Netskope has revealed in new research that more than one-third of sensitive data shared with generative AI (genAI) applications is subject to legal scrutiny, potentially putting businesses at risk of costly data breaches.
Companies are taking proactive steps to manage these risks, with 65% of them implementing real-time training to guide users in their interaction with genAI applications. According to the study, this training has been crucial to mitigating data-related risks, with 57% of users changing their habits after receiving advisory alerts.
“Businesses need to be aware that using genAI can inadvertently expose sensitive information, spread false information, or even introduce malicious content. This requires a robust risk management approach to protect data, reputation, and business continuity,” said James Robinson, Chief Information Security Officer at Netskope.
Leaks in Generative AI apps
Netskope Threat Labs’ report highlights that 75% of surveyed companies block at least one genAI application, reflecting IT leaders’ concern about limiting the risks of confidential information being leaked. However, less than half of companies implement specific controls to prevent the disclosure of sensitive data in requests, indicating a delay in the adoption of advanced data loss prevention (DLP) solutions necessary to safely use genAI.

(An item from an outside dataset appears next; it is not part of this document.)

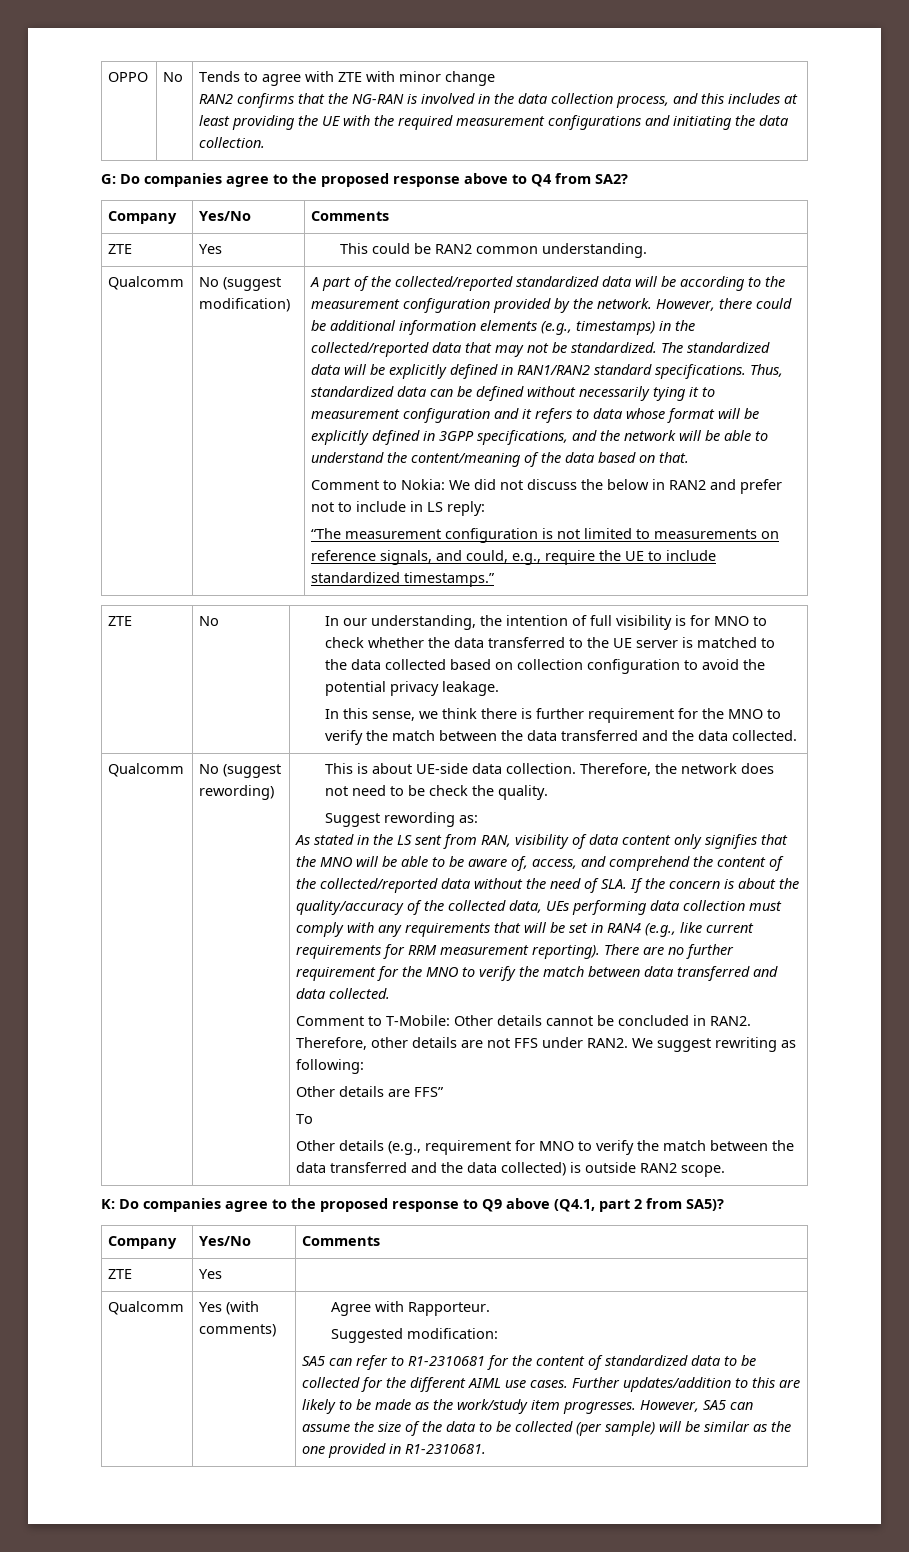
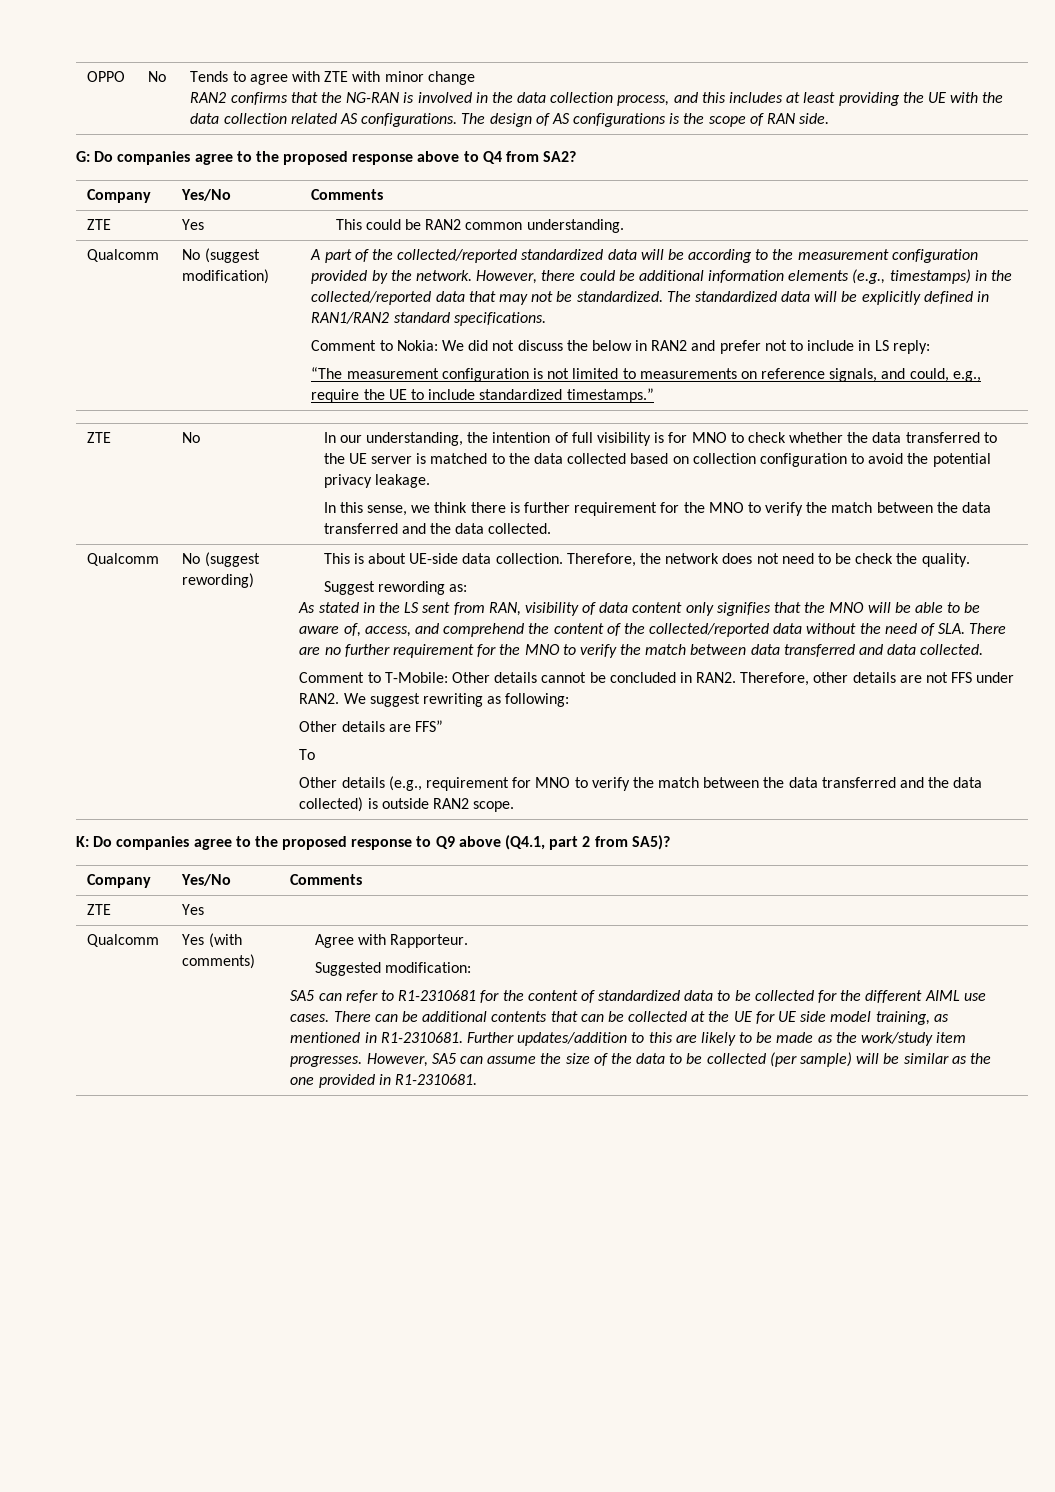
[398,115,789,130] [199,137,266,148] required measurement configurations and initiating the data collection. -> [190,113,830,127] data collection related AS configurations. The design of AS configurations is the scope of RAN side.
[750,364,784,377] [311,386,716,401] [311,408,760,423] [311,430,769,445] [311,452,690,467] Thus, standardized data can be defined without necessarily tying it to measurement configuration and it refers to data whose format will be explicitly defined in 3GPP specifications, and the network will be able to understand the content/meaning of the data based on that. -> (546, 319) none
[630,878,800,893] [296,900,783,915] [296,922,755,937] [296,944,601,959] If the concern is about the quality/accuracy of the collected data, UEs performing data collection must comply with any requirements that will be set in RAN4 (e.g., like current requirements for RRM measurement reporting). -> (966, 628) none
(569, 1384) none -> [333,1011,949,1025] [290,1032,463,1043] There can be additional contents that can be collected at the UE for UE side model training, as mentioned in R1-2310681.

Generative AI usage has more than tripled in 12 months, but businesses are still struggling to balance security and risk management
The study, based on global data, found that 96% of companies are currently using genAI, a figure that has tripled in the past year. On average, companies now employ nearly 10 genAI applications, up from 3 the year before. In addition, the top 1% of companies in genAI adoption use about 80 applications, a significant increase from 14 last year.
This increased usage has led to an increase in the sharing of proprietary source code in these applications, accounting for 46% of all documented data policy violations. This trend has complicated risk control, requiring a more robust DLP effort.
Useful tips for businesses
Netskope recommends that organizations review, adapt, and fine-tune their protection programs specifically for AI or genAI using initiatives such as the NIST AI Risk Management Framework. Specific steps to address genAI risk include:
- Know your current status: Start by assessing your current use of AI and machine learning, data pipelines, and genAI applications. Identify vulnerabilities and gaps in security controls.
- Implement basic controls: Establish essential security measures, such as access controls, authentication mechanisms and encryption
- Plan advanced controls: Beyond what is strictly necessary, develop a roadmap for advanced security controls. Consider threat modeling, anomaly detection, continuous monitoring, and behavior detection to identify suspicious data movements across cloud environments to genAI applications that deviate from typical user patterns.
- Measure, initiate, review, reiterate: Periodically evaluate the effectiveness of your security measures. Adapt and refine them based on real-world experiences and emerging threats.